▸ DESCRIPTION OF THE TASK
Can you format every line of the items below as a JSON list of strings, with one string per line and blank lines left out?

▸ RECORDS PROVIDED
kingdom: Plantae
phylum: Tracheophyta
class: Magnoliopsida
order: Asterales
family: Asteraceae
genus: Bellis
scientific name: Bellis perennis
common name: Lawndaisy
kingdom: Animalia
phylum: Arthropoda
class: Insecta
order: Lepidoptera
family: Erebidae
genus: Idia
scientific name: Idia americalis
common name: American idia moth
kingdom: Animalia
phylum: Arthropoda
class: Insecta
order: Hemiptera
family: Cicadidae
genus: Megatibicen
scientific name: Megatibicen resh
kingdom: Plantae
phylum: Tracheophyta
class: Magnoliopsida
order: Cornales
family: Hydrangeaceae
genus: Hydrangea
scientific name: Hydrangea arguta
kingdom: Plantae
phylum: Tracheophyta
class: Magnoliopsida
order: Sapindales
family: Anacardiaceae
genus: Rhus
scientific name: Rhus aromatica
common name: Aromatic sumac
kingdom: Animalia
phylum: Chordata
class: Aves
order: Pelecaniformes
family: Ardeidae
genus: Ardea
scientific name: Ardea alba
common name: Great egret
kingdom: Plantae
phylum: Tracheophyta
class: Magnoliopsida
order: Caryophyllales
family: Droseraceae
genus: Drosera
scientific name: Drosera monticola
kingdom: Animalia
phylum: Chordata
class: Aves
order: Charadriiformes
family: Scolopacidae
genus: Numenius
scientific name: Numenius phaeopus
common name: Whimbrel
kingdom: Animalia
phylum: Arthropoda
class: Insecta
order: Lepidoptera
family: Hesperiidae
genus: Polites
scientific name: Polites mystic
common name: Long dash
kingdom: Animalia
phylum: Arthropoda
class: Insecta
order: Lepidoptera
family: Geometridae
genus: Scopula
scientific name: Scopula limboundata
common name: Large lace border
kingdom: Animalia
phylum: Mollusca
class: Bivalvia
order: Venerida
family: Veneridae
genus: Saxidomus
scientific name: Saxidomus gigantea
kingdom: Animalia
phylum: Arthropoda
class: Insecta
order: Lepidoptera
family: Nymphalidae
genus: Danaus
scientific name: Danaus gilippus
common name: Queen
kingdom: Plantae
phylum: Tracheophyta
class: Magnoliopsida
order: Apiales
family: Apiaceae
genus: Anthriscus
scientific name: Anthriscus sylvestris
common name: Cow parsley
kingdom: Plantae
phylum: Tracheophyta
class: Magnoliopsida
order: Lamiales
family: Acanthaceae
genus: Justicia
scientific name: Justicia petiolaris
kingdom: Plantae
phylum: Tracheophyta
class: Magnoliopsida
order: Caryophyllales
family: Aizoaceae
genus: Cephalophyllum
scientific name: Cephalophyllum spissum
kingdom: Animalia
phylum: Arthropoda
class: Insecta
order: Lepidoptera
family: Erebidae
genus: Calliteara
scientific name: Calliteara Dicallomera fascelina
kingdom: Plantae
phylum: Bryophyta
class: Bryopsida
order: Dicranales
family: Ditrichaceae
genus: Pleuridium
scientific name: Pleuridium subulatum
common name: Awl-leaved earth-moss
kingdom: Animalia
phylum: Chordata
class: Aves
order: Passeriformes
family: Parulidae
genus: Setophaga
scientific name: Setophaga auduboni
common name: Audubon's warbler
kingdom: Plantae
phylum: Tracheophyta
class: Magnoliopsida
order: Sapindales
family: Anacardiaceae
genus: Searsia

▸ OUTPUT
[
  "kingdom: Plantae",
  "phylum: Tracheophyta",
  "class: Magnoliopsida",
  "order: Asterales",
  "family: Asteraceae",
  "genus: Bellis",
  "scientific name: Bellis perennis",
  "common name: Lawndaisy",
  "kingdom: Animalia",
  "phylum: Arthropoda",
  "class: Insecta",
  "order: Lepidoptera",
  "family: Erebidae",
  "genus: Idia",
  "scientific name: Idia americalis",
  "common name: American idia moth",
  "kingdom: Animalia",
  "phylum: Arthropoda",
  "class: Insecta",
  "order: Hemiptera",
  "family: Cicadidae",
  "genus: Megatibicen",
  "scientific name: Megatibicen resh",
  "kingdom: Plantae",
  "phylum: Tracheophyta",
  "class: Magnoliopsida",
  "order: Cornales",
  "family: Hydrangeaceae",
  "genus: Hydrangea",
  "scientific name: Hydrangea arguta",
  "kingdom: Plantae",
  "phylum: Tracheophyta",
  "class: Magnoliopsida",
  "order: Sapindales",
  "family: Anacardiaceae",
  "genus: Rhus",
  "scientific name: Rhus aromatica",
  "common name: Aromatic sumac",
  "kingdom: Animalia",
  "phylum: Chordata",
  "class: Aves",
  "order: Pelecaniformes",
  "family: Ardeidae",
  "genus: Ardea",
  "scientific name: Ardea alba",
  "common name: Great egret",
  "kingdom: Plantae",
  "phylum: Tracheophyta",
  "class: Magnoliopsida",
  "order: Caryophyllales",
  "family: Droseraceae",
  "genus: Drosera",
  "scientific name: Drosera monticola",
  "kingdom: Animalia",
  "phylum: Chordata",
  "class: Aves",
  "order: Charadriiformes",
  "family: Scolopacidae",
  "genus: Numenius",
  "scientific name: Numenius phaeopus",
  "common name: Whimbrel",
  "kingdom: Animalia",
  "phylum: Arthropoda",
  "class: Insecta",
  "order: Lepidoptera",
  "family: Hesperiidae",
  "genus: Polites",
  "scientific name: Polites mystic",
  "common name: Long dash",
  "kingdom: Animalia",
  "phylum: Arthropoda",
  "class: Insecta",
  "order: Lepidoptera",
  "family: Geometridae",
  "genus: Scopula",
  "scientific name: Scopula limboundata",
  "common name: Large lace border",
  "kingdom: Animalia",
  "phylum: Mollusca",
  "class: Bivalvia",
  "order: Venerida",
  "family: Veneridae",
  "genus: Saxidomus",
  "scientific name: Saxidomus gigantea",
  "kingdom: Animalia",
  "phylum: Arthropoda",
  "class: Insecta",
  "order: Lepidoptera",
  "family: Nymphalidae",
  "genus: Danaus",
  "scientific name: Danaus gilippus",
  "common name: Queen",
  "kingdom: Plantae",
  "phylum: Tracheophyta",
  "class: Magnoliopsida",
  "order: Apiales",
  "family: Apiaceae",
  "genus: Anthriscus",
  "scientific name: Anthriscus sylvestris",
  "common name: Cow parsley",
  "kingdom: Plantae",
  "phylum: Tracheophyta",
  "class: Magnoliopsida",
  "order: Lamiales",
  "family: Acanthaceae",
  "genus: Justicia",
  "scientific name: Justicia petiolaris",
  "kingdom: Plantae",
  "phylum: Tracheophyta",
  "class: Magnoliopsida",
  "order: Caryophyllales",
  "family: Aizoaceae",
  "genus: Cephalophyllum",
  "scientific name: Cephalophyllum spissum",
  "kingdom: Animalia",
  "phylum: Arthropoda",
  "class: Insecta",
  "order: Lepidoptera",
  "family: Erebidae",
  "genus: Calliteara",
  "scientific name: Calliteara Dicallomera fascelina",
  "kingdom: Plantae",
  "phylum: Bryophyta",
  "class: Bryopsida",
  "order: Dicranales",
  "family: Ditrichaceae",
  "genus: Pleuridium",
  "scientific name: Pleuridium subulatum",
  "common name: Awl-leaved earth-moss",
  "kingdom: Animalia",
  "phylum: Chordata",
  "class: Aves",
  "order: Passeriformes",
  "family: Parulidae",
  "genus: Setophaga",
  "scientific name: Setophaga auduboni",
  "common name: Audubon's warbler",
  "kingdom: Plantae",
  "phylum: Tracheophyta",
  "class: Magnoliopsida",
  "order: Sapindales",
  "family: Anacardiaceae",
  "genus: Searsia"
]